President Paul Kagame has described Aloisea Inyumba, the late Minister of Gender and Family Promotion, as a selfless leader, who was ideologically clear.
President Paul Kagame has described Aloisea Inyumba, the late Minister of Gender and Family Promotion, as a selfless leader, who was ideologically clear.
"She was a very good cadre and ideologically clear, she was more than just a minister, governor, senator…those are positions that come and go; Inyumba was not just another leader, that's the difference,” the President told mourners at the Parliamentary Building where the late minister’s body lay in state.
Kagame praised the deceased for her dedicated service during and after the liberation struggle, describing her as a "fearless cadre” of the Rwanda Patriotic Front (RPF), who put her life on the line for the good of the liberation movement and country.

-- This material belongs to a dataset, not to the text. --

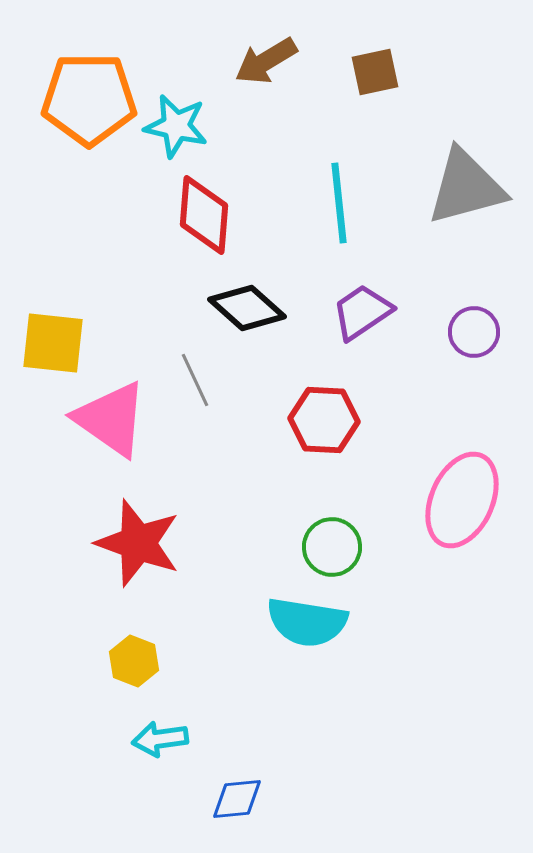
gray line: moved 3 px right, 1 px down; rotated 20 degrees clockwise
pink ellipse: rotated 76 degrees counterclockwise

The President, who said he first met Inyumba around 1985, eulogized the late minister as a trusted and patriotic cadre who had the ability to cultivate a good working relationship with anyone and bring rivals on the same table.
He said Inyumba’s character symbolized Rwanda’s own experience of perseverance and triumph, and urged the nation to uphold her legacy.
"Today we bid farewell to her body, but her values live on,” Kagame said.
Inyumba succumbed to cancer from her home in Kigali, last Thursday, two weeks after returning from a hospital in Germany.
After her first stint in Cabinet, Inyumba went on to serve as the Executive Secretary for the National Unity and Reconciliation Commission (1999-2001), during which time the country was going through a critical phase of truth-telling, reconciliation and healing – from the Genocide and its after-effects.
During that period, she actively spearheaded a national adoption campaign to place Genocide orphans in homes.
Later, she was appointed the governor of the Kigali Ngali province before joining the country’s inaugural Senate in 2004, and in May 2011 reappointed to Cabinet.
She spent her last days urging the public to adopt children from orphanages and to raise them as their own, with the view of phasing out orphanages.
The President talked of how he practically forced Inyumba to take medical leave after she had insisted on accomplishing certain official responsibilities.
Mourners formed a long line to view the body of the late minister in a casket draped in national colours, before they headed to Christian Life Assembly (CLA) church for funeral service ahead of burial at Rusororo cemetery in Gasabo District.
Earlier, Cabinet Affairs minister Protais Musoni eulogized Inyumba on behalf of those who had worked with the fallen minister over the years, as did the central bank vice governor and chairperson of Unity Club (association of current and former senior leaders and their spouses), Monique Nsanzabaganwa.They both described her as a heroine, and exceptional and charismatic leader, who will be dearly missed.
Inyumba is survived by a husband (Richard Masozera, the head of the Civil Aviation Authority) and two children, aged 15 (girl) and 10 (boy).